━━ Records shown

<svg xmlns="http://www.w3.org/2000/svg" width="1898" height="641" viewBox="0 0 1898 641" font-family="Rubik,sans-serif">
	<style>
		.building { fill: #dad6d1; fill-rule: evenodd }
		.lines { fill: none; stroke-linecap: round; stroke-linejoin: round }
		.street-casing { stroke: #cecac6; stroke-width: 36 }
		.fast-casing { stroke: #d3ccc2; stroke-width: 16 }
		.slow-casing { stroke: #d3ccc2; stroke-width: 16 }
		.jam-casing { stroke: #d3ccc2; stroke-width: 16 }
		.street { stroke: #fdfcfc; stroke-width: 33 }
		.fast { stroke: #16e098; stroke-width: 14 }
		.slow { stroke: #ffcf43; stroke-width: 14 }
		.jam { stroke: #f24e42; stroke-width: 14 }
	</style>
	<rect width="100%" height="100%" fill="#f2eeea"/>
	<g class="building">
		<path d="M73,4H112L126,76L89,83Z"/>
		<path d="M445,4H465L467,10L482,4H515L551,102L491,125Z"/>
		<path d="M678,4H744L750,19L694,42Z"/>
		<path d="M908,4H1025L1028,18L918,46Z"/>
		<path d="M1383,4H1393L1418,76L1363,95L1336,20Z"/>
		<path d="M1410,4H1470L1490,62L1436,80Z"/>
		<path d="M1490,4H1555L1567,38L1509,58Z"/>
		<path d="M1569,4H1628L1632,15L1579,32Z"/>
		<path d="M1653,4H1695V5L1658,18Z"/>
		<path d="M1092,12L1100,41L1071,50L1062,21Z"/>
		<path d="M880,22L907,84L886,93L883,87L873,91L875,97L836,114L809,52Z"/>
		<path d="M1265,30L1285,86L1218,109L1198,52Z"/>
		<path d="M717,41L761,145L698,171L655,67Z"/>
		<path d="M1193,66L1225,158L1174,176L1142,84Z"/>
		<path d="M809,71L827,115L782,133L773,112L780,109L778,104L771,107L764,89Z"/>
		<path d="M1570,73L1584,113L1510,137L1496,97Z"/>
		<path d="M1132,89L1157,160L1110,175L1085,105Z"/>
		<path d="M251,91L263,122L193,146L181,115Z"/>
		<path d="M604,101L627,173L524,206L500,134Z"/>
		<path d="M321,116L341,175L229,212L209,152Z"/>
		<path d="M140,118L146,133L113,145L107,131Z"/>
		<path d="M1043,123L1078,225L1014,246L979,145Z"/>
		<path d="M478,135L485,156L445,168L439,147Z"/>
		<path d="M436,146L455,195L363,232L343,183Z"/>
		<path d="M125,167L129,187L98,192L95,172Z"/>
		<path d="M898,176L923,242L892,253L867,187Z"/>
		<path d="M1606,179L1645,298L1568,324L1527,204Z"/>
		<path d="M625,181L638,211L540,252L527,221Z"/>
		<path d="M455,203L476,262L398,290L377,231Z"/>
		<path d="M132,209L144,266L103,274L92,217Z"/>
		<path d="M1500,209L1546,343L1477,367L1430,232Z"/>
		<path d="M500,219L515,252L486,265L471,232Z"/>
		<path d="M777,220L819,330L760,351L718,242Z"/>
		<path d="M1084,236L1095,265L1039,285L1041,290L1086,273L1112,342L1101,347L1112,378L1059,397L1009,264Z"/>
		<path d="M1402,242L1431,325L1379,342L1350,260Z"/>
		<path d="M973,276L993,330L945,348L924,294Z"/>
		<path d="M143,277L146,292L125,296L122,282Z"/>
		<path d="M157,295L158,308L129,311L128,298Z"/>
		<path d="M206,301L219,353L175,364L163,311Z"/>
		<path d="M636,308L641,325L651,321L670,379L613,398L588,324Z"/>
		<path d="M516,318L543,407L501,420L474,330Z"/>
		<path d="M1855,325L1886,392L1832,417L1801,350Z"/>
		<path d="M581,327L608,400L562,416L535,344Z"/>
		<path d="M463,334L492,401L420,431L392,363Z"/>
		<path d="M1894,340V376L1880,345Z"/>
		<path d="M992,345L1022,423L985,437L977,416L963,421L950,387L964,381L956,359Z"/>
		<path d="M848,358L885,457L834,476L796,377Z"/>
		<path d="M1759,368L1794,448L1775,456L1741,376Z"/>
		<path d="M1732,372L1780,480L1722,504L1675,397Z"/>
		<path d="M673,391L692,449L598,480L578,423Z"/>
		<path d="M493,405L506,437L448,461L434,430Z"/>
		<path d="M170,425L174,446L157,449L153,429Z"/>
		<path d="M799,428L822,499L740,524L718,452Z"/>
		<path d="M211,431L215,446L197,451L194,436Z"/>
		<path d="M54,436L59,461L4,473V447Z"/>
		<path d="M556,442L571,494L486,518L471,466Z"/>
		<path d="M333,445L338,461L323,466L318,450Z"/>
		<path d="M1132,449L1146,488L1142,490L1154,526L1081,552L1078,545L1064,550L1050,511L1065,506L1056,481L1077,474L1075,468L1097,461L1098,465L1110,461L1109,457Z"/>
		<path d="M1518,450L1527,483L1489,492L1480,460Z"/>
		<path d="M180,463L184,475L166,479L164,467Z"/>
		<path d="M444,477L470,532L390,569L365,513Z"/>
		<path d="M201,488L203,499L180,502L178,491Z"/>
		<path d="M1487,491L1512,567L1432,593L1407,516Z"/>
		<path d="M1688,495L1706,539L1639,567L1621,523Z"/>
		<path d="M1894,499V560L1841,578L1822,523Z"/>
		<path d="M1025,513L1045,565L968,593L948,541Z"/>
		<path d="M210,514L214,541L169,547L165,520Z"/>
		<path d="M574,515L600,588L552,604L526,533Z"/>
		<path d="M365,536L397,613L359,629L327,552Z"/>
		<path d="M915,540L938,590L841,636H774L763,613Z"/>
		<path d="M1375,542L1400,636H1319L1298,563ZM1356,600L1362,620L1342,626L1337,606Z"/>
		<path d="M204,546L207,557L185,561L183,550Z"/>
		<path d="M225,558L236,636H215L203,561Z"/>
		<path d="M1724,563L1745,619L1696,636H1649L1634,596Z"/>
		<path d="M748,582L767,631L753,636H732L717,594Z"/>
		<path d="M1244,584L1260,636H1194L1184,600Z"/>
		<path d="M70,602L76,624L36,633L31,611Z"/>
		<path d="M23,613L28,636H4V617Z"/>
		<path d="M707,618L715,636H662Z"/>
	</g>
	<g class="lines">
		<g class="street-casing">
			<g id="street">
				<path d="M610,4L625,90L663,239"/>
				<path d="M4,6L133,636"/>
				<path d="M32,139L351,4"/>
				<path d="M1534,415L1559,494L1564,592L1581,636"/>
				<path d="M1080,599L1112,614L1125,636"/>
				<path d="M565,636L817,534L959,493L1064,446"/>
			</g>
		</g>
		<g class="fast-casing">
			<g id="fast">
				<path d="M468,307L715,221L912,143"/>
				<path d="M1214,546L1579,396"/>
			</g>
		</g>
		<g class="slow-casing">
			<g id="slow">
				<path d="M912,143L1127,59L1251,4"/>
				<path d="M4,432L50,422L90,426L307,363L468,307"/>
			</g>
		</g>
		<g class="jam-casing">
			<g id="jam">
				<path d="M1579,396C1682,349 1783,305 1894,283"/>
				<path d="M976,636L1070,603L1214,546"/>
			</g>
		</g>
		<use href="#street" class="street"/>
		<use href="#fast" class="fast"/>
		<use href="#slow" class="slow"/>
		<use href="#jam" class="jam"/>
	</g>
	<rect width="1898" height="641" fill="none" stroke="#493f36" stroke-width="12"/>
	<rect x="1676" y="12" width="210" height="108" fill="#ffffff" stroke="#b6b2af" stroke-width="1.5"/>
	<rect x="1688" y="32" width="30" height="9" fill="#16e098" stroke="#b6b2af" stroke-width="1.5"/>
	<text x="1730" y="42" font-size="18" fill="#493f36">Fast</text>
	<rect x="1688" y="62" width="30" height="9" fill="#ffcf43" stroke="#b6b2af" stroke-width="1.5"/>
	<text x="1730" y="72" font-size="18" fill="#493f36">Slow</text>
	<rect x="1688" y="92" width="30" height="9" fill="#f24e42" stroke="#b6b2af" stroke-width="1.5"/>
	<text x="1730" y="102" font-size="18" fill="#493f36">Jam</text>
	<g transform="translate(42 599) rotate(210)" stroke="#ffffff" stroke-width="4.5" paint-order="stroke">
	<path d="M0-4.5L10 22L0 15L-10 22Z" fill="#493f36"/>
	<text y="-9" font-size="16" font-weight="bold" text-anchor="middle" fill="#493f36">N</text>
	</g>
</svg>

━━━━

### Work task:
Each line above that has "lines" adds one to the count; say the final count with no other text.

### Task answer:
2